Reproduce every line of text in the data below word for word, leaving out the pictures.

▶ Provided material
%%

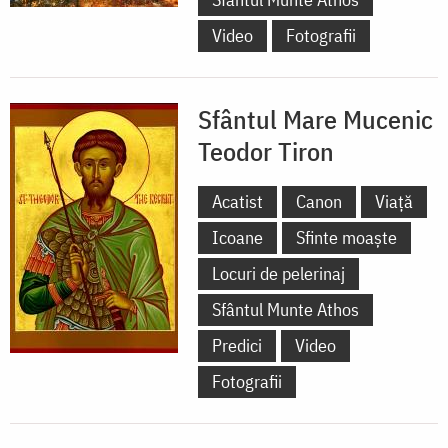
Video
Fotografii
Sfântul Mare Mucenic
Teodor Tiron
Acatist
Canon
Viață
Icoane
Sfinte moaște
Locuri de pelerinaj
Sfântul Munte Athos
Predici
Video
Fotografii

%%

▶ Written reply
Video
Fotografii
Sfântul Mare Mucenic
Teodor Tiron
Acatist
Canon
Viață
Icoane
Sfinte moaște
Locuri de pelerinaj
Sfântul Munte Athos
Predici
Video
Fotografii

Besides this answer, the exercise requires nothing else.